(Beginning of EXERCISE DATA)

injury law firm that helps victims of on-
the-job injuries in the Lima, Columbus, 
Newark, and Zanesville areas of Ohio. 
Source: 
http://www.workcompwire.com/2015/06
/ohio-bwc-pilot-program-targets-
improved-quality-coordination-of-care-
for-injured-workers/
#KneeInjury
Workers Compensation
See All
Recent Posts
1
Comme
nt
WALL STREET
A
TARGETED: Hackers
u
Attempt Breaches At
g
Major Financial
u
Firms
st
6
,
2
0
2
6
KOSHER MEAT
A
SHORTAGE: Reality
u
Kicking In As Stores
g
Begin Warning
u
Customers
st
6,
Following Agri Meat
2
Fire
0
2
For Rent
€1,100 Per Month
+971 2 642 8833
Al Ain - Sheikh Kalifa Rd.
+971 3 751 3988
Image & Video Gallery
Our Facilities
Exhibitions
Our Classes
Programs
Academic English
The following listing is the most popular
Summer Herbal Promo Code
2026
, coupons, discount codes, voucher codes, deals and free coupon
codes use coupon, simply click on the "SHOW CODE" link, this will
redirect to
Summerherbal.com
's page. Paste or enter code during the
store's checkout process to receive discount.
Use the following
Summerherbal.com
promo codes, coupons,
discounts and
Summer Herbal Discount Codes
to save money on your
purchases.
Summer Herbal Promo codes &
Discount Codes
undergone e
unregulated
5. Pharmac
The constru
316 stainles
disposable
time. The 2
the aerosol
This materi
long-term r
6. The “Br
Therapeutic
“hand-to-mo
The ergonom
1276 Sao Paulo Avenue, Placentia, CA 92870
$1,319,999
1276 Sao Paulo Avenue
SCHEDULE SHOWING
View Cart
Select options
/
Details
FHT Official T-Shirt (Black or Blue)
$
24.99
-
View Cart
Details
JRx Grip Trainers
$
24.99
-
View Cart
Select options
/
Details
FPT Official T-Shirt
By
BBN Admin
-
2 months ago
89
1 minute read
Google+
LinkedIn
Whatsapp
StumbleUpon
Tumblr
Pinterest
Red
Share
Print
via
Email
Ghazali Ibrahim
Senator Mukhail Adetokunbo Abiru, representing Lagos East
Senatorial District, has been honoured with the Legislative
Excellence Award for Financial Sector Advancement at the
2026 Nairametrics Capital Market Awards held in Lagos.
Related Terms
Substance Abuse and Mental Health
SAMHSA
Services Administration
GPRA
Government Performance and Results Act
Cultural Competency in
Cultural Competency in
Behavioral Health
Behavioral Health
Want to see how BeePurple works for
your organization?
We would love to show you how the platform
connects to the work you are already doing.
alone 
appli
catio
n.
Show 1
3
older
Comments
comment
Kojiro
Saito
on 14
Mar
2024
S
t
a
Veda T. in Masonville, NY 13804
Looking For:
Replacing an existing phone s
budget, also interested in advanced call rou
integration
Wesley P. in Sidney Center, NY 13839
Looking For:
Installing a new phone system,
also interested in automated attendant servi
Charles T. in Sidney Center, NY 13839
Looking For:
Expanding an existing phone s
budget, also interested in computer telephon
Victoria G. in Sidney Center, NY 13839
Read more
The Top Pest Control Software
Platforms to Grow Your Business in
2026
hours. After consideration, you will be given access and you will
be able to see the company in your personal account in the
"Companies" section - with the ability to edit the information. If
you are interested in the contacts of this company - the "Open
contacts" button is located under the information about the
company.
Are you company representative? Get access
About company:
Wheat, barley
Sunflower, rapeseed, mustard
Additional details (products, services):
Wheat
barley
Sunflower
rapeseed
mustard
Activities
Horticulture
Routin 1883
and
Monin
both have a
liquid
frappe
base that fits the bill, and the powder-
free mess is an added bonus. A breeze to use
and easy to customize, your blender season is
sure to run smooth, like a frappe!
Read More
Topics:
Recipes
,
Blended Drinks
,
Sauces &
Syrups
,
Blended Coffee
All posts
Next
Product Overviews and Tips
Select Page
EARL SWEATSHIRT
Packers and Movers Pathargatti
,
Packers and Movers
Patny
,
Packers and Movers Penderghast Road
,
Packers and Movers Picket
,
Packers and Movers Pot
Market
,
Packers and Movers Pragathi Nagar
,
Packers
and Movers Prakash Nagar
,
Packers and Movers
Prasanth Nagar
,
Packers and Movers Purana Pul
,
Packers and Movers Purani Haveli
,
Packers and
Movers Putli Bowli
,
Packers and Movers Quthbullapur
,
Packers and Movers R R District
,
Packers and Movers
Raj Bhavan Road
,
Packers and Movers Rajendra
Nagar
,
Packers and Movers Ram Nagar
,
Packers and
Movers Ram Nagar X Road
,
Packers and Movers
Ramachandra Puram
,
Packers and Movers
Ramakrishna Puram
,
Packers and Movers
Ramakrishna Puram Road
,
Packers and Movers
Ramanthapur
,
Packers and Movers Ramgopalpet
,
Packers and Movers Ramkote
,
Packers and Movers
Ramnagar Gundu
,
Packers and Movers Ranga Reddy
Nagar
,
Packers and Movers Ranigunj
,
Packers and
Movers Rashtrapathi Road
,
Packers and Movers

(End of EXERCISE DATA)

__WHAT THE EXERCISE ASKS__
Output an identical copy of every record above.

__ANSWER TO THIS TASK__
injury law firm that helps victims of on-
the-job injuries in the Lima, Columbus, 
Newark, and Zanesville areas of Ohio. 
Source: 
http://www.workcompwire.com/2015/06
/ohio-bwc-pilot-program-targets-
improved-quality-coordination-of-care-
for-injured-workers/
#KneeInjury
Workers Compensation
See All
Recent Posts
1
Comme
nt
WALL STREET
A
TARGETED: Hackers
u
Attempt Breaches At
g
Major Financial
u
Firms
st
6
,
2
0
2
6
KOSHER MEAT
A
SHORTAGE: Reality
u
Kicking In As Stores
g
Begin Warning
u
Customers
st
6,
Following Agri Meat
2
Fire
0
2
For Rent
€1,100 Per Month
+971 2 642 8833
Al Ain - Sheikh Kalifa Rd.
+971 3 751 3988
Image & Video Gallery
Our Facilities
Exhibitions
Our Classes
Programs
Academic English
The following listing is the most popular
Summer Herbal Promo Code
2026
, coupons, discount codes, voucher codes, deals and free coupon
codes use coupon, simply click on the "SHOW CODE" link, this will
redirect to
Summerherbal.com
's page. Paste or enter code during the
store's checkout process to receive discount.
Use the following
Summerherbal.com
promo codes, coupons,
discounts and
Summer Herbal Discount Codes
to save money on your
purchases.
Summer Herbal Promo codes &
Discount Codes
undergone e
unregulated
5. Pharmac
The constru
316 stainles
disposable
time. The 2
the aerosol
This materi
long-term r
6. The “Br
Therapeutic
“hand-to-mo
The ergonom
1276 Sao Paulo Avenue, Placentia, CA 92870
$1,319,999
1276 Sao Paulo Avenue
SCHEDULE SHOWING
View Cart
Select options
/
Details
FHT Official T-Shirt (Black or Blue)
$
24.99
-
View Cart
Details
JRx Grip Trainers
$
24.99
-
View Cart
Select options
/
Details
FPT Official T-Shirt
By
BBN Admin
-
2 months ago
89
1 minute read
Google+
LinkedIn
Whatsapp
StumbleUpon
Tumblr
Pinterest
Red
Share
Print
via
Email
Ghazali Ibrahim
Senator Mukhail Adetokunbo Abiru, representing Lagos East
Senatorial District, has been honoured with the Legislative
Excellence Award for Financial Sector Advancement at the
2026 Nairametrics Capital Market Awards held in Lagos.
Related Terms
Substance Abuse and Mental Health
SAMHSA
Services Administration
GPRA
Government Performance and Results Act
Cultural Competency in
Cultural Competency in
Behavioral Health
Behavioral Health
Want to see how BeePurple works for
your organization?
We would love to show you how the platform
connects to the work you are already doing.
alone 
appli
catio
n.
Show 1
3
older
Comments
comment
Kojiro
Saito
on 14
Mar
2024
S
t
a
Veda T. in Masonville, NY 13804
Looking For:
Replacing an existing phone s
budget, also interested in advanced call rou
integration
Wesley P. in Sidney Center, NY 13839
Looking For:
Installing a new phone system,
also interested in automated attendant servi
Charles T. in Sidney Center, NY 13839
Looking For:
Expanding an existing phone s
budget, also interested in computer telephon
Victoria G. in Sidney Center, NY 13839
Read more
The Top Pest Control Software
Platforms to Grow Your Business in
2026
hours. After consideration, you will be given access and you will
be able to see the company in your personal account in the
"Companies" section - with the ability to edit the information. If
you are interested in the contacts of this company - the "Open
contacts" button is located under the information about the
company.
Are you company representative? Get access
About company:
Wheat, barley
Sunflower, rapeseed, mustard
Additional details (products, services):
Wheat
barley
Sunflower
rapeseed
mustard
Activities
Horticulture
Routin 1883
and
Monin
both have a
liquid
frappe
base that fits the bill, and the powder-
free mess is an added bonus. A breeze to use
and easy to customize, your blender season is
sure to run smooth, like a frappe!
Read More
Topics:
Recipes
,
Blended Drinks
,
Sauces &
Syrups
,
Blended Coffee
All posts
Next
Product Overviews and Tips
Select Page
EARL SWEATSHIRT
Packers and Movers Pathargatti
,
Packers and Movers
Patny
,
Packers and Movers Penderghast Road
,
Packers and Movers Picket
,
Packers and Movers Pot
Market
,
Packers and Movers Pragathi Nagar
,
Packers
and Movers Prakash Nagar
,
Packers and Movers
Prasanth Nagar
,
Packers and Movers Purana Pul
,
Packers and Movers Purani Haveli
,
Packers and
Movers Putli Bowli
,
Packers and Movers Quthbullapur
,
Packers and Movers R R District
,
Packers and Movers
Raj Bhavan Road
,
Packers and Movers Rajendra
Nagar
,
Packers and Movers Ram Nagar
,
Packers and
Movers Ram Nagar X Road
,
Packers and Movers
Ramachandra Puram
,
Packers and Movers
Ramakrishna Puram
,
Packers and Movers
Ramakrishna Puram Road
,
Packers and Movers
Ramanthapur
,
Packers and Movers Ramgopalpet
,
Packers and Movers Ramkote
,
Packers and Movers
Ramnagar Gundu
,
Packers and Movers Ranga Reddy
Nagar
,
Packers and Movers Ranigunj
,
Packers and
Movers Rashtrapathi Road
,
Packers and Movers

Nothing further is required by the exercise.